Sonntag, 11. November 2018


Modeworte
Es gibt immer mal wieder so Modewörter, die aus der Jugendsprache kommen. Meistens sind es Wörter mit denen man sein Gefallen für etwas ausdrückt. Oh, das ist klasse! - zum Beispiel.
Wenn ich mich recht erinnere, war der Ausdruck "klasse" in den fünfziger Jahren des vorigen Jahrhunderts aufgekommen. Wenn etwas "klasse" war, musste das aber keinen Bezug zur führenden Rolle der Arbeiterklasse besitzen. Das "Klassesein" kam nicht direkt aus dem Vokabular des Klassenkampfes, sondern vieleicht eher aus der Ecke, dass etwas 'klassisch' ist. Klassische Musik zum Beispiel. Ja, es gibt Menschen, die klassische Musik klasse finden!
Dann irgendwann kam 'fetzt'. "Das fetzt ein!", sagte man, wenn etwas gut gefiel. Der Ursprung von 'fetzt' liegt sicherlich beim Zerfetzen von etwas, zum Beispiel das Zerfetzen des Zwerchfelles! Oder kam 'fetzt' von Fats Domino, einem Pionier des Rockn-Roll?
Die Benutzung des Wortes 'fetzt' wurde übrigens von meiner Großmutter nicht gut geheißen. Meine Oma sagte 'prima', wenn etwas schöner als einfach schön war.
Kurz vor der Wende kam vom Westen das Wort 'geil' in den Osten herüber geschwappt! Ich erinnere mich an eine Sendung im Ostfernsehen, wo eine Beatgruppe auftrat und deren Sänger das Publikum mit "Oh, ihr seid so geil!" - für den donnernden Applaus lobte.
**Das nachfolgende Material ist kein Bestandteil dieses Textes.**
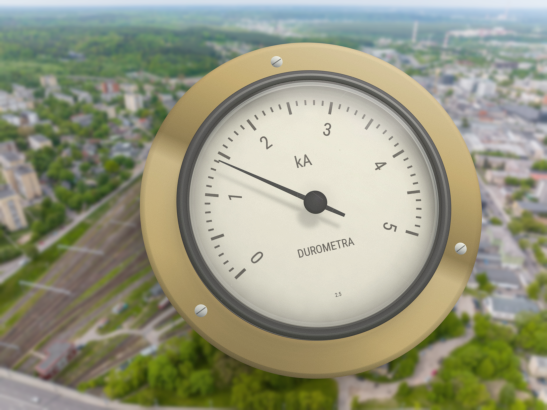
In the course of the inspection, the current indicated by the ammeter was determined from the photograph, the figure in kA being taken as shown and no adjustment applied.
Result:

Dass man etwas 'geil' findet, hat sich über viele Jahre bis heute halten können. Lediglich eine Steigerung von 'geil' ist dann der Begriff 'oberaffengeil'. Ein berühmter Werbeslogan lautete - Geiz ist geil!
Der sexuelle Hintergrund von 'geil' machte das Wort wohl besonders interessant für die breite Verwendung, weil man sich damit auch als Nicht-Spießer verkaufen konnte. Spießer und andere anständige Leute verwenden 'geil' bis heute nicht. Meine Oma hätte sich eher die Zunge abgebissen, als das Wort zu verwenden.
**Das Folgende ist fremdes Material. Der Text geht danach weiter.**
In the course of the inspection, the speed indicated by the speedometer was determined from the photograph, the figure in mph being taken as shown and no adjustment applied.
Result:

Ein Wort für etwas nicht so Schönes, welches auch gern benutzt wird, um zu zeigen, dass man ein lockerer Typ und kein Spießer ist. ist der Begriff 'hinterfotzig'. Den habe ich noch nie benutzt. Ich begreife den einfach nicht. Rein anatomisch! Hinterlistig ist klar, aber hinterfotzig? Was ist denn dann vorderfotzig?
Nach der Wende wurde der Osten mit 'super' geflutet. 'Super' konnte sich in allen Gesellschaftsschichten und Altersklassen durchsetzen, wohl weil es weder sexuellen noch fäkalischen Hintergrund besitzt.
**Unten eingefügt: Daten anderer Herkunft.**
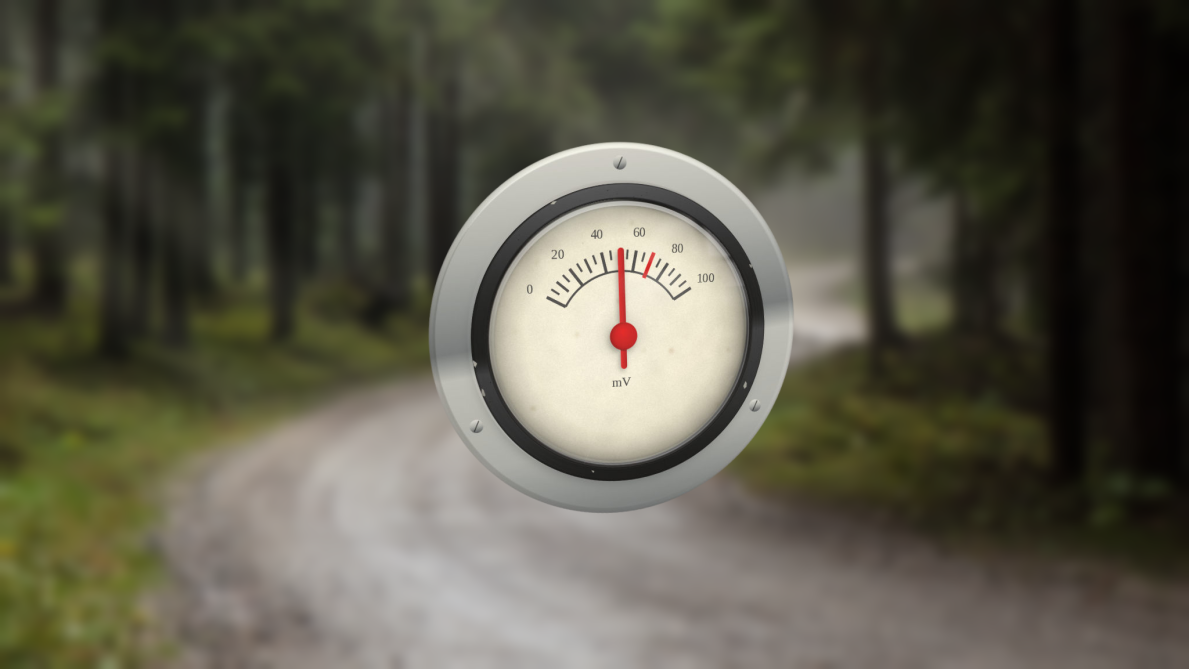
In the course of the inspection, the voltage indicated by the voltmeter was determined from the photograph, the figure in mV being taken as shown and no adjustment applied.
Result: 50 mV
Als Gegenteil von 'super' machte sich das fäkalische Wort 'scheiße' breit und wurde gesellschaftsfähig. 'Scheiße' wurde zum meistgebrauchten Adjektiv in Fernsehkrimis und am Arbeitsplatz. Der englisch-amerikanische Begriff 'fuck' findet in der letzten Zeit alternativ zu 'scheiße' auch häufige Anwendung, konnte sich aber bei Leuten, wie ich einer bin, nicht recht durchsetzen, weil hier eine klare Übersetzung fehlt.  Was bedeutet 'fuck'? Bedeutet es 'Mist' beziehungsweise eben 'Scheiße' oder was?
Im Wörterbuch stehen verschiedene Varianten, die ich jetzt hier nicht zitieren möchte. Die direkte Übersetzung wird mit 'ficken' angegeben. Wenn also jemand wutentbrannt das Wort 'fuck' ausstößt, fordert der dann Geschlechtsverkehr, den ihm der Himmel schenken soll?  Oder was soll es bedeuten?
In den letzten Jahren kamen relativ harmlose Worte wie 'cool' oder 'krass' in Ergänzung zu 'geil' auf.
Man kann wahrscheinlich keine Worte mehr finden, die noch abgefuckter sind, als die es schon gibt.
Interessant hingegen sind einige Wortkreationen der Jugendsprache, die bildlich oder beinahe satirisch sind: Zum Beispiel - Ameisentitten für Gänsehaut! Oder - Hagelschaden für Cellulitis. Faltenbügler für Schönheitschirurg. Deppenzepter für Selfiestick. Bürgersteindeko für Hundehaufen. Mafiatorte für Pizza. Gurkendomina für Vegetarierin.
Übrigens Vegetarier allgemein - Leute, die ihre Wurst beim Gärtner kaufen.
Geil finde ich auch den Begriff "Unterhopfung" für den Zustand, dringend ein Bier gegen den Durst zu benötigen. Fuck you Cola!